E se mentre stai aiutando un familiare disabile, potresti finire nei guai solo per aver fatto una spesa o accompagnato quella persona a un evento? Fabio e Serena vivevano con questa paura.
Ogni volta che prendevano un permesso con la Legge 104, il dubbio era sempre lo stesso: “Stiamo davvero facendo la cosa giusta?” Ora una sentenza della Corte dà una risposta più umana e concreta a questo tipo di domande, cambiando le carte in tavola per tante famiglie italiane.
Serena lavora come impiegata in un’azienda di servizi. Fabio è figlio unico e da tre anni si prende cura della madre, colpita da una malattia neurodegenerativa. I permessi previsti dalla Legge 104 sono diventati per loro un’ancora di salvezza, ma anche una fonte costante di preoccupazione. Ogni volta che Fabio si assentava per assistere la madre, il pensiero era sempre lì: “E se qualcuno mi vede mentre faccio altro? E se pensano che sto abusando del permesso?”
A farli riflettere davvero è stato un episodio che sembrava insignificante: Fabio, durante una giornata di permesso, aveva accompagnato la madre a una funzione religiosa nel quartiere. Tornato a casa, si è chiesto se quel gesto, semplice, umano, potesse essere interpretato male. Non c’erano risposte chiare, solo tanta confusione. Fino a quando, nel gennaio 2025, la Corte di Cassazione ha messo nero su bianco un principio importante.

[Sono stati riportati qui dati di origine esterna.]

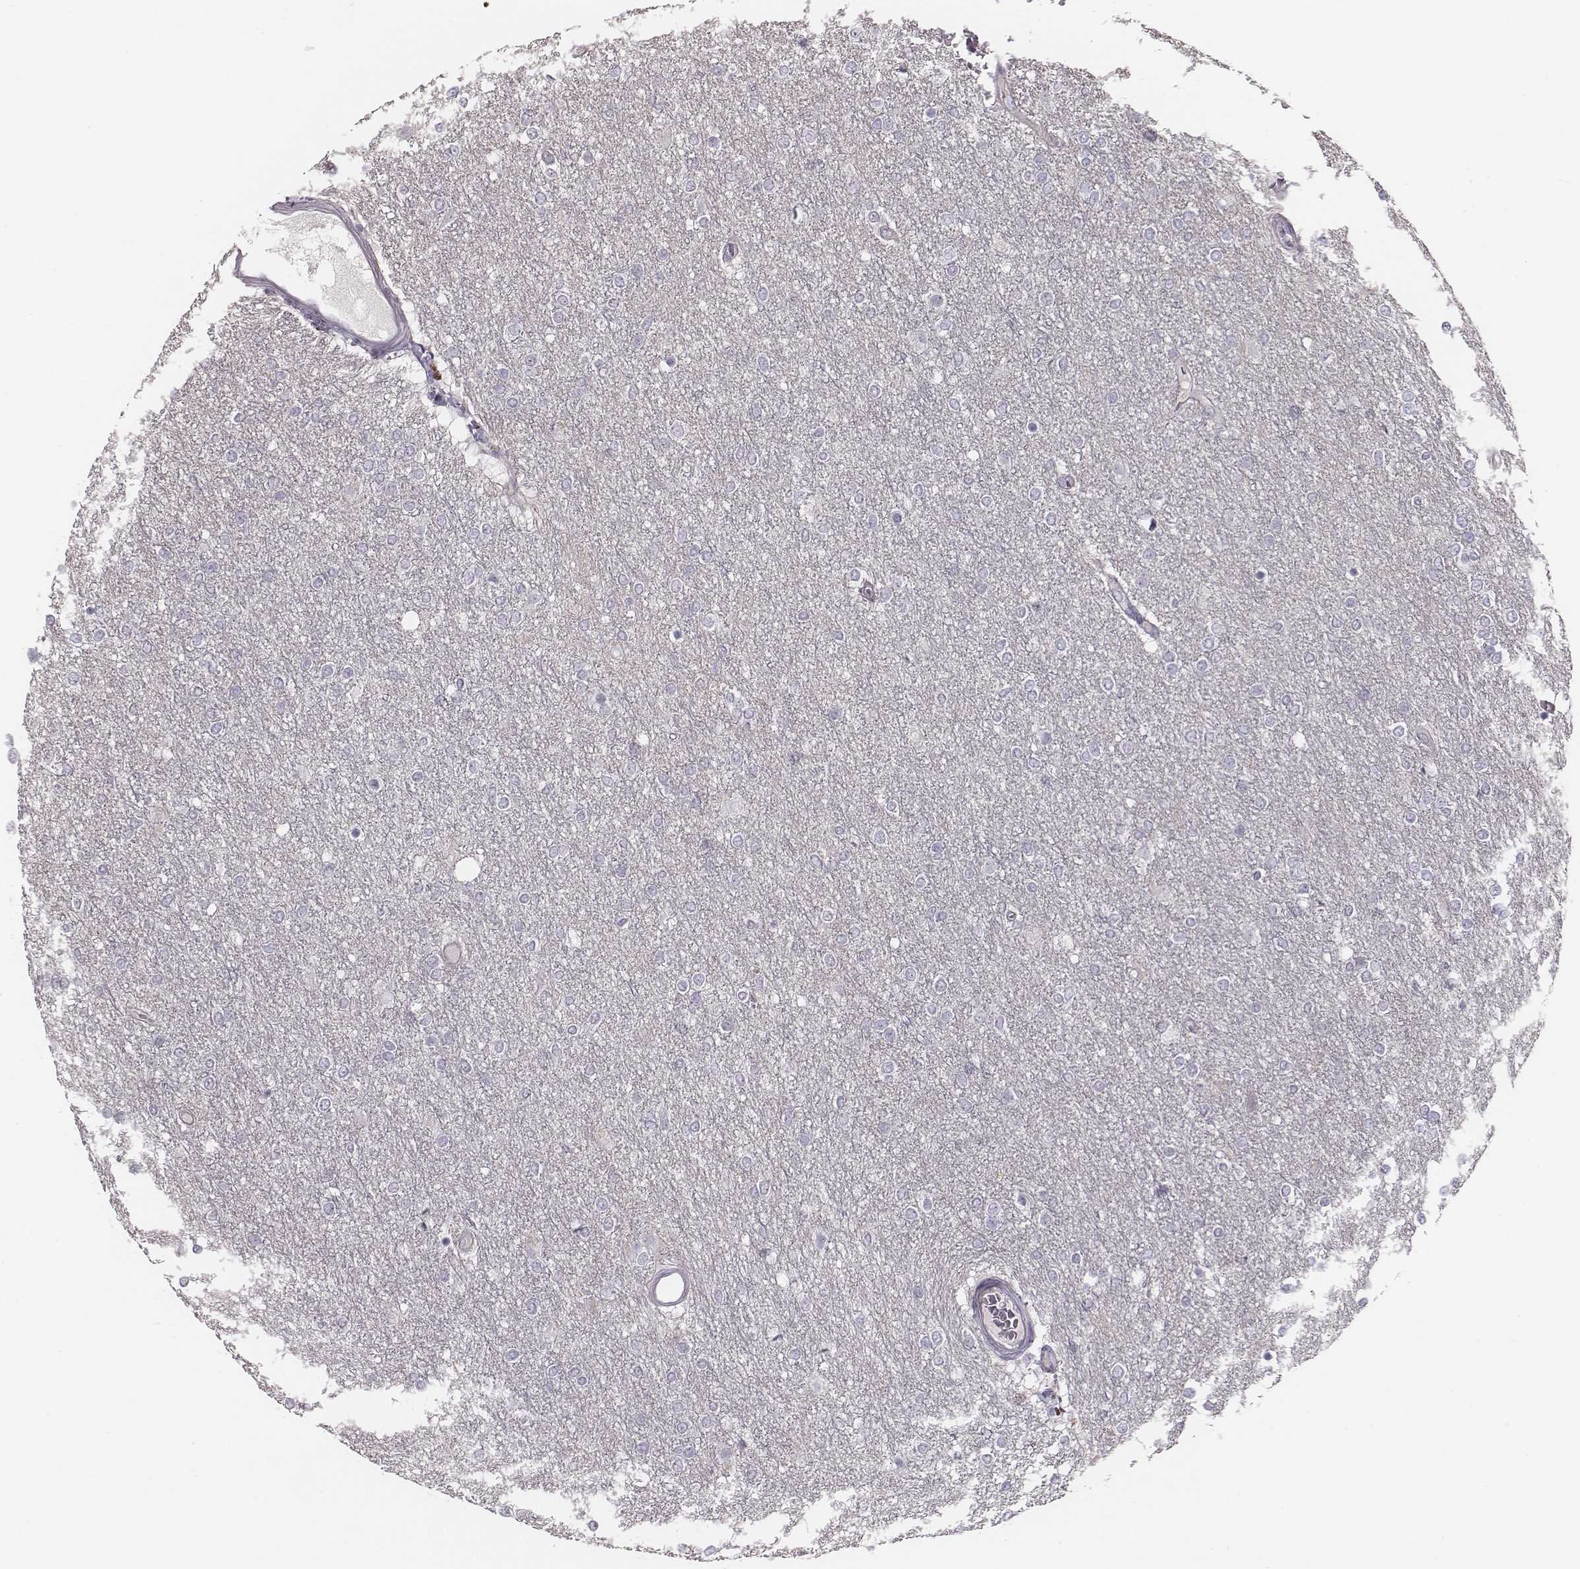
{"staining": {"intensity": "negative", "quantity": "none", "location": "none"}, "tissue": "glioma", "cell_type": "Tumor cells", "image_type": "cancer", "snomed": [{"axis": "morphology", "description": "Glioma, malignant, High grade"}, {"axis": "topography", "description": "Brain"}], "caption": "Tumor cells are negative for brown protein staining in glioma.", "gene": "CACNG4", "patient": {"sex": "female", "age": 61}}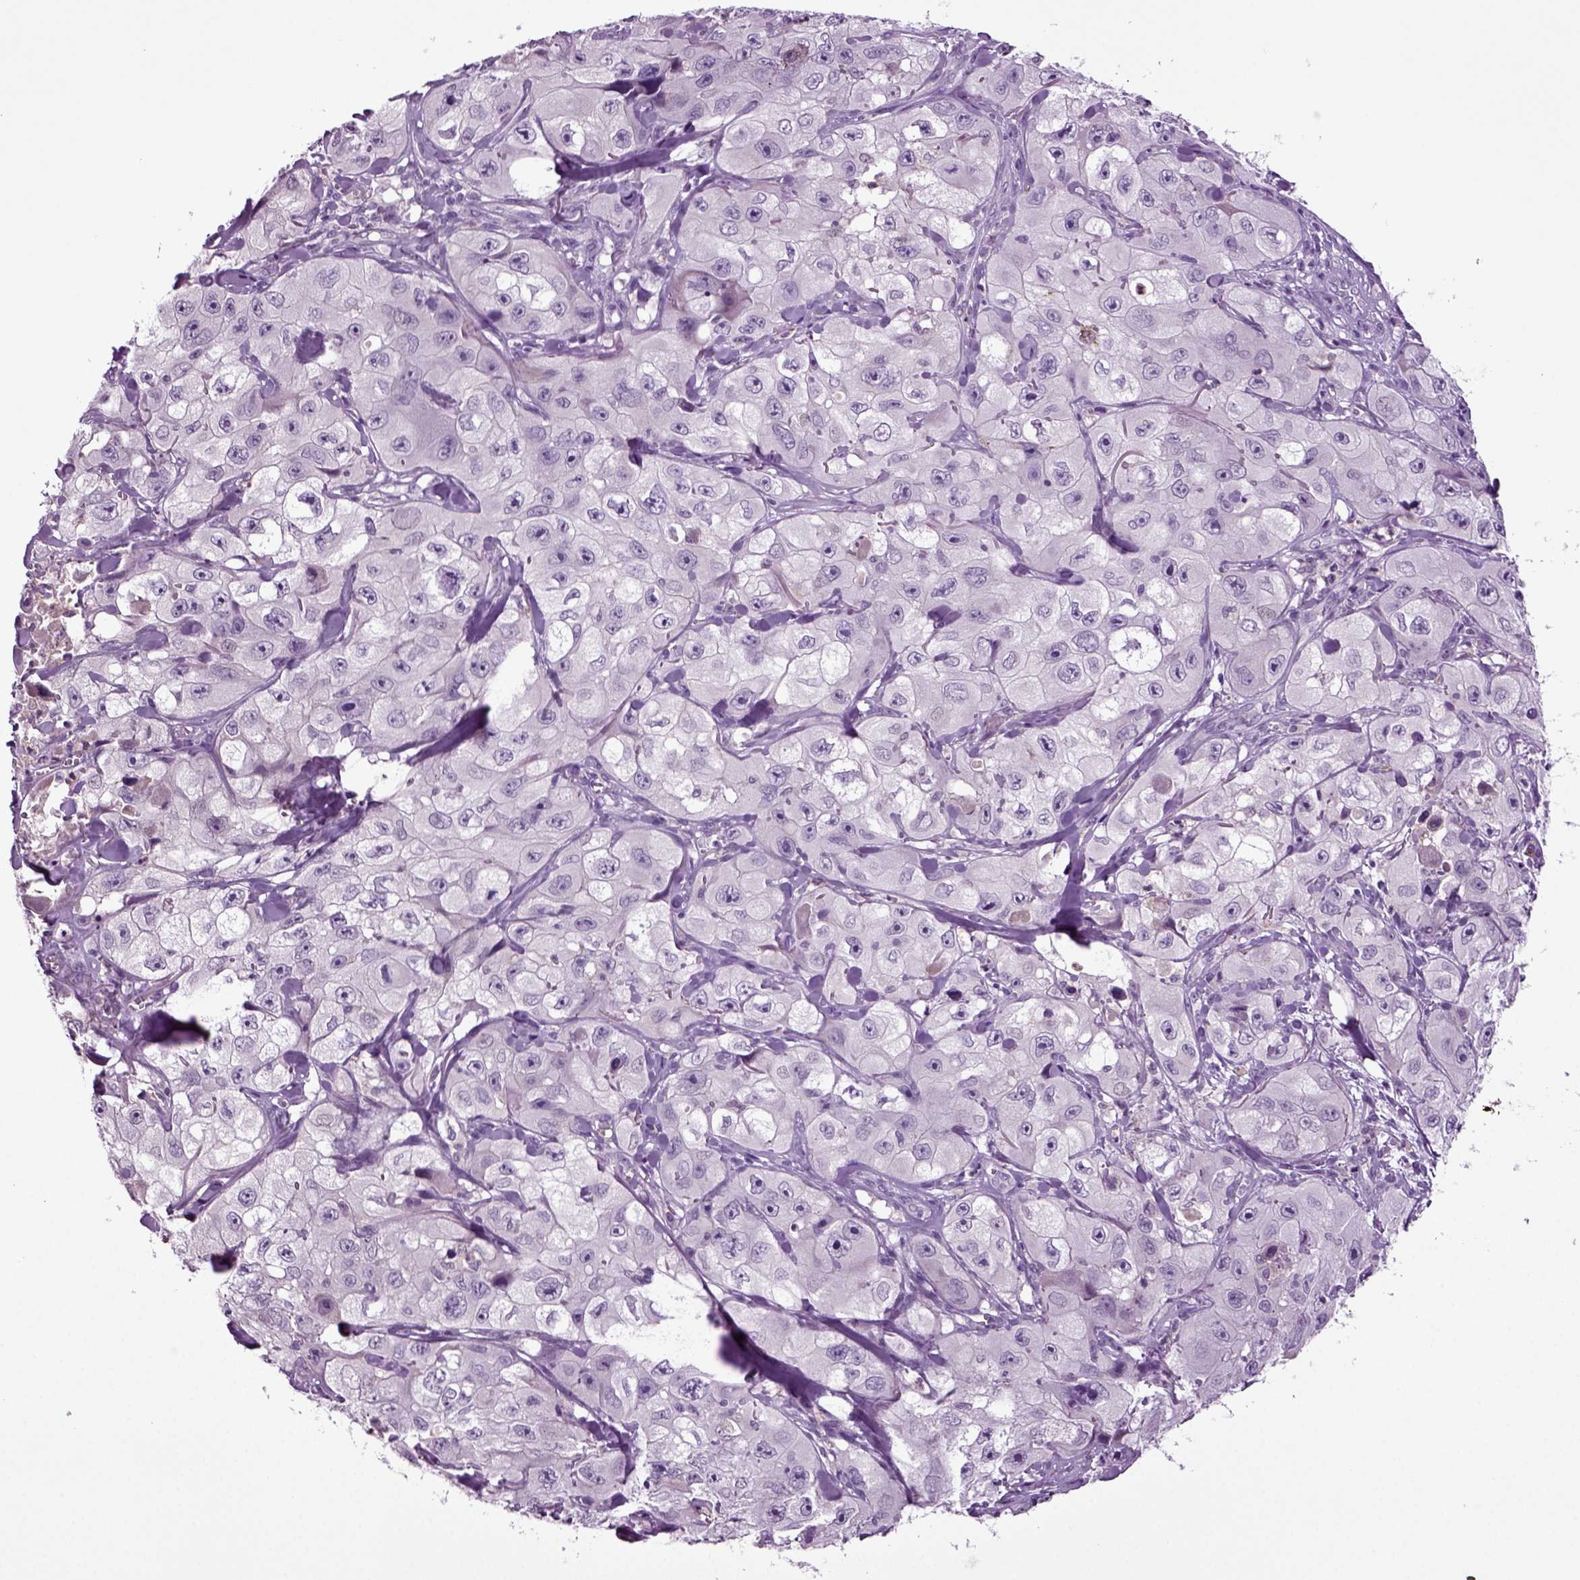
{"staining": {"intensity": "negative", "quantity": "none", "location": "none"}, "tissue": "skin cancer", "cell_type": "Tumor cells", "image_type": "cancer", "snomed": [{"axis": "morphology", "description": "Squamous cell carcinoma, NOS"}, {"axis": "topography", "description": "Skin"}, {"axis": "topography", "description": "Subcutis"}], "caption": "Histopathology image shows no protein expression in tumor cells of skin cancer tissue. (Brightfield microscopy of DAB (3,3'-diaminobenzidine) IHC at high magnification).", "gene": "FGF11", "patient": {"sex": "male", "age": 73}}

Con l’Ordinanza n. 1227/2025, la Corte ha stabilito che non costituisce abuso dei permessi Legge 104 svolgere attività come fare la spesa, acquistare medicinali o accompagnare il familiare disabile ad eventi sociali. A patto che queste azioni siano funzionali all’assistenza, cioè davvero utili a migliorare la qualità della vita della persona assistita.
Nel caso di Fabio e Serena, è stato un vero sollievo. “Non stavamo facendo nulla di male,” racconta Serena, “ma ci sembrava di vivere con il fiato sul collo. Questa sentenza ci ha fatto sentire finalmente legittimati a vivere l’assistenza con umanità”. E proprio l’umanità sembra essere la parola chiave: assistere non è solo restare accanto, ma anche garantire piccoli gesti che aiutino a vivere meglio.
L’ordinanza invita tutti a una riflessione: non si può pretendere che l’assistenza sia fatta solo di presenza continua e statica. Serve buon senso e serve riconoscere che aiutare significa anche accompagnare a un’attività sociale, comprare il necessario o persino prendersi una breve pausa se serve a reggere il peso emotivo dell’assistenza.
Non è un via libera agli abusi. È una difesa della dignità di chi assiste e di chi è assistito. Perché prendersi cura di qualcuno non può essere vissuto con paura o ansia costante. E forse, come suggerisce la storia di Fabio e Serena, il modo più corretto di aiutare non è quello perfetto, ma quello fatto con coscienza e cuore.